Baiklah, Ina ingin menyelesaikan dengan memakai cara tegas.
"Kak Kemal, saya yakin kita baru bertemu tiga kali termasuk hari ini. Bukankah normal jika saya merasa pertanyaan itu kurang sopan? Saya menerima bingkisan-bingkisan dari kak Kemal sebagai bentuk balas budi, bukankah itu sudah cukup. Maaf apabila saya lancang, tapi saya merasa tidak nyaman."
Ina segera berdiri, memberi terimakasihnya pada pemuda yang baru ia kenal lalu segera pamit kembali ke kamar karena ada urusan.
…
Ina berpikir saat itu, masalah selesai dan kedepannya tidak perlu berinteraksi dengan pemuda itu. merasa bebas namun ada sedikit perasaan tidak lega, seperti perasaan buruk yang belum terjadi. Seharian Ina berusaha menenangkan dirinya dengan menyibukan diri membersihkan kamar.
Benar saja perasaan Ina, ketika hari mulai menjelang sore. Ibu kosan, yang baru kembali dari rumah sakit, menghampiri kamar Ina dan membawa sebuah kabar yang cukup membuat pundung Ina.
Ibu kosan mengatakan bahwa ia akan menaikkan biaya kosannya. Ina harus membayar sejuta lebih untuk membayar sewa kamar mulai lusa alias bulan depan. Ibu kosan sebelumnya meminta maaf namun tidak bisa mengambil risiko ketika salah satu putranya masuk rumah sakit dan ditengah pandemi ini perlu adanya biaya kesehatan yang tidak bisa dikatakan murah.
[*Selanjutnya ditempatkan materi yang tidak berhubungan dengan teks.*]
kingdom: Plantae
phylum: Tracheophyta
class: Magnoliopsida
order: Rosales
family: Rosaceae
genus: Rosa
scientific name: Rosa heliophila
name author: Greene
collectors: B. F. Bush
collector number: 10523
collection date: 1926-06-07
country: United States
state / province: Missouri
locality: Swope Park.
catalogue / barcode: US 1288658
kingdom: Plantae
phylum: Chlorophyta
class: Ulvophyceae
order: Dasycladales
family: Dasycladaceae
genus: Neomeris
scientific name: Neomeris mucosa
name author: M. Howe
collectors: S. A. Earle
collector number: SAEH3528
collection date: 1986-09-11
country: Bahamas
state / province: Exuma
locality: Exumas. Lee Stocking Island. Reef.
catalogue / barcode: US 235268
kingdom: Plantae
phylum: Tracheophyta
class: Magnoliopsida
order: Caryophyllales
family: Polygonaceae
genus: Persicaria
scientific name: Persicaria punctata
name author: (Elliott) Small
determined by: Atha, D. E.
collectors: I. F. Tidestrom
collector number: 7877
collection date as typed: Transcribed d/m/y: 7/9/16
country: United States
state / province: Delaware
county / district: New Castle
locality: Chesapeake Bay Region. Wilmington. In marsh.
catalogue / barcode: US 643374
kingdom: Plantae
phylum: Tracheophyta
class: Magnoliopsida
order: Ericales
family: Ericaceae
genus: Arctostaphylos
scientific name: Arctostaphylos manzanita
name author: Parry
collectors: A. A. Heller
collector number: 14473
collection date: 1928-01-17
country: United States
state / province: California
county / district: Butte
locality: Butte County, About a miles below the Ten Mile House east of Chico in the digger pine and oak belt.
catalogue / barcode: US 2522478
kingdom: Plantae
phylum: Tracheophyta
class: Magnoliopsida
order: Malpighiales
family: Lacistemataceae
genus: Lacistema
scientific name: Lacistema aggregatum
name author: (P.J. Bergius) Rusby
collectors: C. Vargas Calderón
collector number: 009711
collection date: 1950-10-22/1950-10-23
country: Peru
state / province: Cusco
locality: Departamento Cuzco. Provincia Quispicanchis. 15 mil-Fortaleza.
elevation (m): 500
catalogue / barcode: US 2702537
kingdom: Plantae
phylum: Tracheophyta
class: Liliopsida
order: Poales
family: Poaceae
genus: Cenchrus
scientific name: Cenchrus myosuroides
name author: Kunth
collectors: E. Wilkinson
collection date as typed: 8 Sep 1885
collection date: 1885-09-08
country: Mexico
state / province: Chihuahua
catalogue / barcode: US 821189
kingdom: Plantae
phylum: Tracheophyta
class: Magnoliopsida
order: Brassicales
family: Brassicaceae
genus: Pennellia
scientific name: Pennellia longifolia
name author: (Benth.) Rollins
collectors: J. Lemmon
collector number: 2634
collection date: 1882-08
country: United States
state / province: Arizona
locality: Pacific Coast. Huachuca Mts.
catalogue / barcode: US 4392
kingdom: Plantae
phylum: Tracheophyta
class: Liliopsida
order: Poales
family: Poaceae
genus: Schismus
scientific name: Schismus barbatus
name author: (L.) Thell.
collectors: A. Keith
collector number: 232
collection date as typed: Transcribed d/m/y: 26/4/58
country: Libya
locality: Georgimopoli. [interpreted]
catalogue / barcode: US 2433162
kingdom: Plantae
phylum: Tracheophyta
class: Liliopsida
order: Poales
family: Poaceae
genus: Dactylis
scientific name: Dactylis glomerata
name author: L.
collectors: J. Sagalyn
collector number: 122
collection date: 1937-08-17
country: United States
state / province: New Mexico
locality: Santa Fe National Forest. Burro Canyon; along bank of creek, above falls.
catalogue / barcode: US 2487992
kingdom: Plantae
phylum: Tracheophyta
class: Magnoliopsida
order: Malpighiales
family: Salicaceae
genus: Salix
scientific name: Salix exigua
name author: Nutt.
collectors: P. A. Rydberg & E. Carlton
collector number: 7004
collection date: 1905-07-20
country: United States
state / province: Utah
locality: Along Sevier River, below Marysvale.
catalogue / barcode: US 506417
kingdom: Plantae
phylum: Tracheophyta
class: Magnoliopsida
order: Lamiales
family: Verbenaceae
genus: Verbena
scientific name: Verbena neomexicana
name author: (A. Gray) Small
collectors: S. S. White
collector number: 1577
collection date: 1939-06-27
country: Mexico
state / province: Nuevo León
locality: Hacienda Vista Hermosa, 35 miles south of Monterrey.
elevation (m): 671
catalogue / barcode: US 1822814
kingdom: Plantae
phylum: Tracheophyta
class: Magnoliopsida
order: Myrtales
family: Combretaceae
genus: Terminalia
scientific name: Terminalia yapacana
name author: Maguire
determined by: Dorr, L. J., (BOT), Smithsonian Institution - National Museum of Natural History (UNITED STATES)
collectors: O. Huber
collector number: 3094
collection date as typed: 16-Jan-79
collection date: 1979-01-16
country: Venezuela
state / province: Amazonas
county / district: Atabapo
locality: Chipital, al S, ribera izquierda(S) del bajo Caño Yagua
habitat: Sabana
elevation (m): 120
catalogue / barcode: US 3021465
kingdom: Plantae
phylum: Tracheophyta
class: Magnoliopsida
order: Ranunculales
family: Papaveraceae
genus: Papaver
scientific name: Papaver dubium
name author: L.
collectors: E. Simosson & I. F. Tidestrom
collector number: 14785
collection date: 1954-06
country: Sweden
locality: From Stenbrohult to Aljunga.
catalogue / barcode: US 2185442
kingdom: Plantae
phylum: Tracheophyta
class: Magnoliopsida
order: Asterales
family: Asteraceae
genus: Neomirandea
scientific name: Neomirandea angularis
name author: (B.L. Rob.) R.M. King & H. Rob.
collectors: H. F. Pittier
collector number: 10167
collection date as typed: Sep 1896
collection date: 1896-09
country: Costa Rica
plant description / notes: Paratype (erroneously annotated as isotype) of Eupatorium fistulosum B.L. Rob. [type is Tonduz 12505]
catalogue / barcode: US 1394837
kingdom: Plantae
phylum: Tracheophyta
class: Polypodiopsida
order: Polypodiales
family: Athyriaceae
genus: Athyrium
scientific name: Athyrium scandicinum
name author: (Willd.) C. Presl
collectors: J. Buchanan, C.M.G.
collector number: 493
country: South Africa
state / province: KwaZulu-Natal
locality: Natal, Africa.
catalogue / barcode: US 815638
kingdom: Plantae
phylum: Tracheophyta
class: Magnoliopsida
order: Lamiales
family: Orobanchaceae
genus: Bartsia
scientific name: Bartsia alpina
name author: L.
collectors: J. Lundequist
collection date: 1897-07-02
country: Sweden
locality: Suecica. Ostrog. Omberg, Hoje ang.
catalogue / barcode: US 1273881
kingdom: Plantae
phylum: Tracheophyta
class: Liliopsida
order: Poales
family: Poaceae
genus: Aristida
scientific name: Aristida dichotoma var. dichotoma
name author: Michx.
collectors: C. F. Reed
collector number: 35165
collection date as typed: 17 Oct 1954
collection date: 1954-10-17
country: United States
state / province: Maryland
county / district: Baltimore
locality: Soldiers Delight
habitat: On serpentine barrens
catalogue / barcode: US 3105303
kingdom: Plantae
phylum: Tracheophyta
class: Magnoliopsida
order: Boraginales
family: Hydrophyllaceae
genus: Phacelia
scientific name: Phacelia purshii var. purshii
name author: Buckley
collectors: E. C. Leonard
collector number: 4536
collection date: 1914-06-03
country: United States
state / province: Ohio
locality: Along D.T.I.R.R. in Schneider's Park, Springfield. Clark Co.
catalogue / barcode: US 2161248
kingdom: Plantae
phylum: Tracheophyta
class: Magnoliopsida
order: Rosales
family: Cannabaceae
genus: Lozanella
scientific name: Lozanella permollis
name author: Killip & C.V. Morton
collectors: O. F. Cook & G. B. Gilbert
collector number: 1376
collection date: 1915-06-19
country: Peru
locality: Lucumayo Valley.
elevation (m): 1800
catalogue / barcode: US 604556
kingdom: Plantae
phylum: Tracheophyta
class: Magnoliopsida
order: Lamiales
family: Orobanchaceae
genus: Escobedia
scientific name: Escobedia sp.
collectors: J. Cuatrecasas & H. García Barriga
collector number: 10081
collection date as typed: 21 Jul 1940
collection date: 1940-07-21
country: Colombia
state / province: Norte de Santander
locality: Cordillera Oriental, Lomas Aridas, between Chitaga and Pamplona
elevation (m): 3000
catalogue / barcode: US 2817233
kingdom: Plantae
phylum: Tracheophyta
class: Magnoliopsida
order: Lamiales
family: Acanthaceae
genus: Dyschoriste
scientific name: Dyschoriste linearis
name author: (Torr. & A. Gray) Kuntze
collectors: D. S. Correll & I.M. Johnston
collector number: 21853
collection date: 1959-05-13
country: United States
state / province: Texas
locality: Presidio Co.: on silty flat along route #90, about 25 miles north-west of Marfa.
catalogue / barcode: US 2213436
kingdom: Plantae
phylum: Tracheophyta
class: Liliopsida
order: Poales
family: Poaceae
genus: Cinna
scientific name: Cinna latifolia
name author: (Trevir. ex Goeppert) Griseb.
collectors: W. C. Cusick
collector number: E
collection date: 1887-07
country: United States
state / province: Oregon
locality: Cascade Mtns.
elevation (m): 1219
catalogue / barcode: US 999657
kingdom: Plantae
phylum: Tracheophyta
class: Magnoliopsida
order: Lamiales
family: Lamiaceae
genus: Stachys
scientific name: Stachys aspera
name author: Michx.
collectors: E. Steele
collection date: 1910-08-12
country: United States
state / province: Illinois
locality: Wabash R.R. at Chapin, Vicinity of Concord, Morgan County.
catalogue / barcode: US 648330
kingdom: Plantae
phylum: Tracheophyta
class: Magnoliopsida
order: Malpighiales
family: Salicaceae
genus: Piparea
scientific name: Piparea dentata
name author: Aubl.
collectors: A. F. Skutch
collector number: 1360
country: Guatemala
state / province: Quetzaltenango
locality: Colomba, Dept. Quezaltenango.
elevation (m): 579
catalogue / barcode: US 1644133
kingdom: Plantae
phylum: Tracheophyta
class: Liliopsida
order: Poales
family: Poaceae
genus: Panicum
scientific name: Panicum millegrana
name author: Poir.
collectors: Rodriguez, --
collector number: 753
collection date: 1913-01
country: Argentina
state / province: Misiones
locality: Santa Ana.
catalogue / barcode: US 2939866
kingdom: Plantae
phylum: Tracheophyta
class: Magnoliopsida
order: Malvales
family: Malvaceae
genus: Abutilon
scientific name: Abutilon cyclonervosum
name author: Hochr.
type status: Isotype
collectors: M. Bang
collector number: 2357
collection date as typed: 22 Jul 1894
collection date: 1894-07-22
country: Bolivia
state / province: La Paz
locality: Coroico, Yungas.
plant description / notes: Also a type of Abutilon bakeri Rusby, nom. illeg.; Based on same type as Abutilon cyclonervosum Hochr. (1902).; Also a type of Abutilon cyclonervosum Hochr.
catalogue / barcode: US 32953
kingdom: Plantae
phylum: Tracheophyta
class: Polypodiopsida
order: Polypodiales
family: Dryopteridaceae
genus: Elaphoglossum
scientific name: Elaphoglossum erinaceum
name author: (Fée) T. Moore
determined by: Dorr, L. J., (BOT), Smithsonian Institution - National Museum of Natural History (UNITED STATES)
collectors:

Ina tidak bisa mengeluh lebih lanjut pada ibu kosannya karena Ina yakin ibu kosan tahu bahwa Ina tidak bisa pulang kampung. Peraturan pemerintah tentang larangan mudik pun belum diangkat dan tidak tahu sampai kapan. Sadar dengan kesulitan bersama, Ibu kosan menawari Ina untuk mengambil jalur belakang.
Sebuah solusi yang membuat Ina tidak bisa tidur semalaman.